SOURCE EXCERPT –
━━━━━━━━━━

Everyone has opinions about movies. Whenever you see a movie with a group of friends, your night invariably ends with your group discussing the various merits of the movie, the plot holes and any cool visual and sound effects. The next day, when asked at work about the movie, you give a review and let your co-worker know what you thought about the movie. Wouldn't it be great if you could get paid to give your opinion to a wide audience of people? It may not be as hard as you think to get paid to be a movie critic; follow these suggestions and get paid to review movies.
- Skill level:
Read movie reviews written by other reviewers. Take notes as to what the reviewers discuss. Notice how the movie reviews open with a general statement about he movie and then begin to discuss and rate various aspects of the movie like the plot, the script, the acting, the effects, the costumes, etc. At the end of the review, there's usually an overall rating, or assessment, of the general quality of the movie.
Practice writing reviews. Watch all kinds of different movies, even those genres you don't like, and write reviews for them. Try to emulate some of the approaches from the established writer's reviews. Make sure that you write about all the different aspects of the movie that a reader might be interested in (acting, plot, set design, effects, costumes, etc.). Develop your own rating system (like the "thumbs" from Siskel and Ebert).

━━━━━━━━━━

INFORMATION SHOWN –
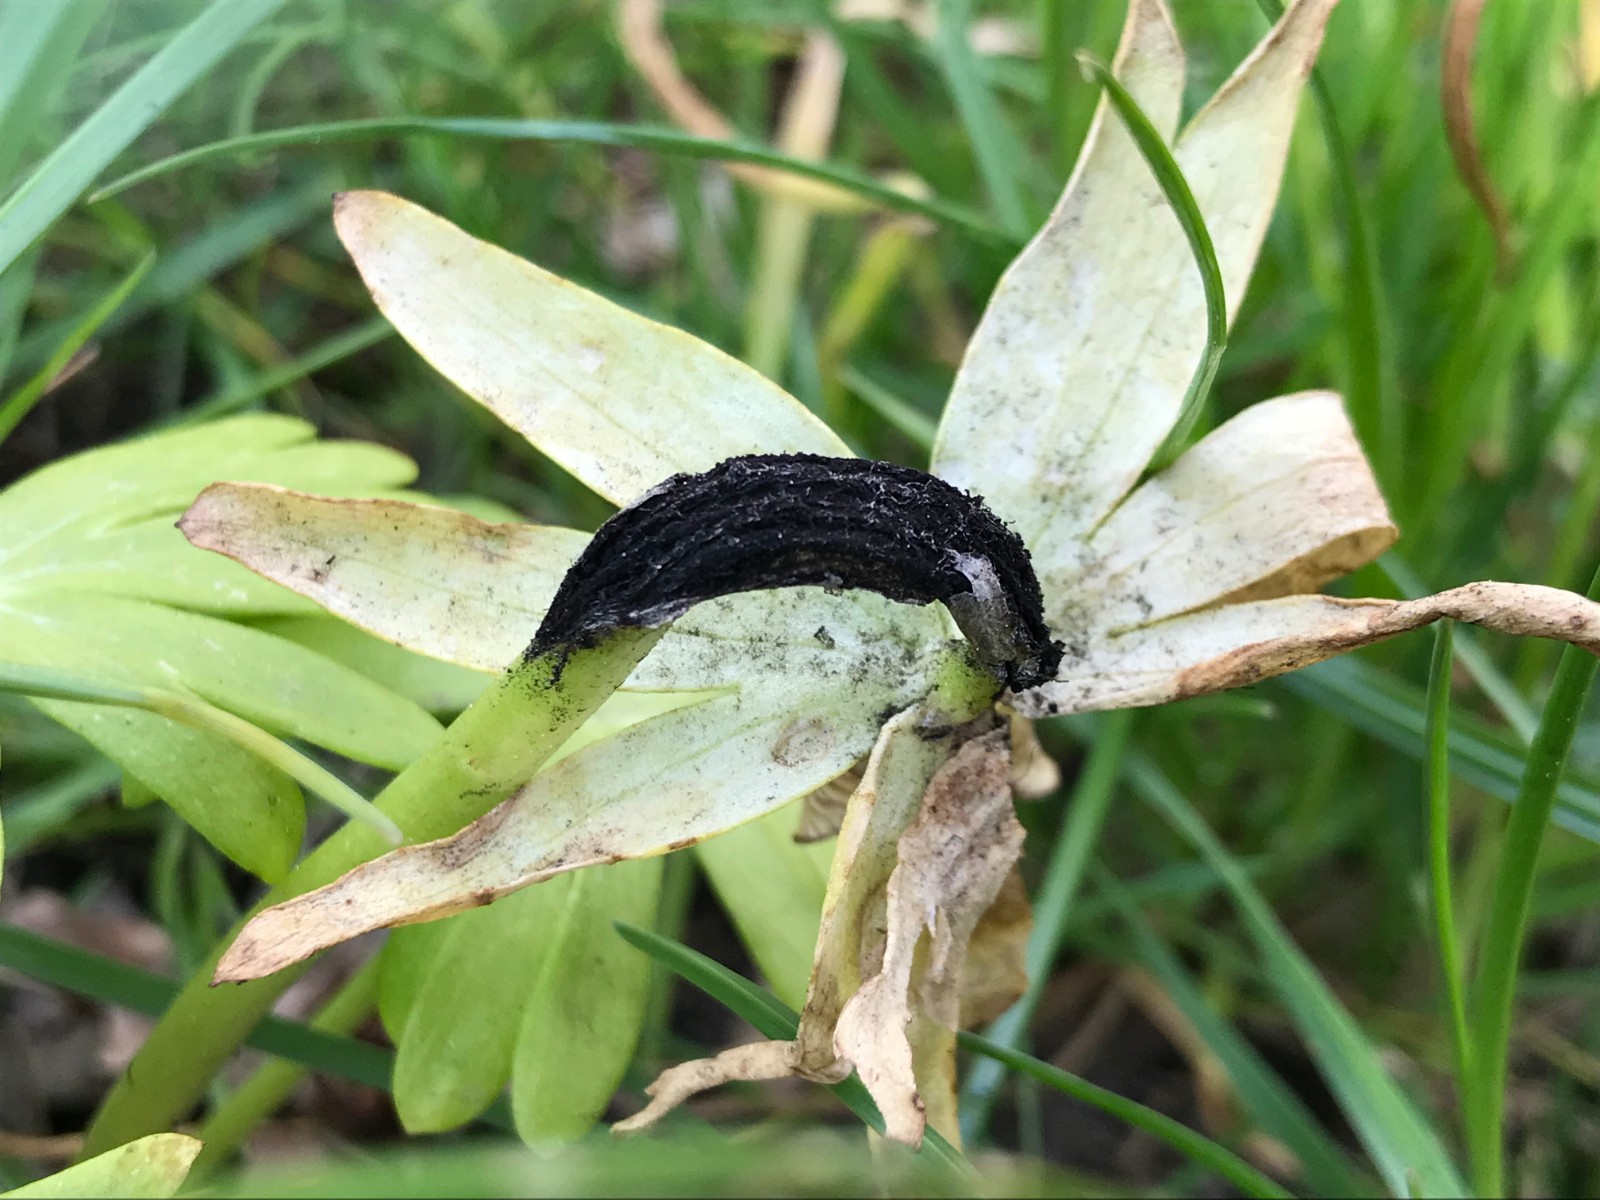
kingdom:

━━━━━━━━━━

STATED TASK 1 – According to the movie critic article, what usually appears at the end of a review?
STATED TASK 2 – In one to three sentences, explain why the movie critic article says your practice reviews should cover acting, plot, set design, effects, and costumes.
STATED TASK 3 – Reproduce the movie critic article's wording from "Practice writing reviews." up to and including "Siskel and Ebert).".
The material is not needed for anything here.

CORRECT OUTPUT 1 – An overall rating, or assessment, of the general quality of the movie.

CORRECT OUTPUT 2 – The article says these are the different aspects of a movie that a reader might be interested in. Covering all of them means the review addresses what readers want to know.

CORRECT OUTPUT 3 –
Practice writing reviews. Watch all kinds of different movies, even those genres you don't like, and write reviews for them. Try to emulate some of the approaches from the established writer's reviews. Make sure that you write about all the different aspects of the movie that a reader might be interested in (acting, plot, set design, effects, costumes, etc.). Develop your own rating system (like the "thumbs" from Siskel and Ebert).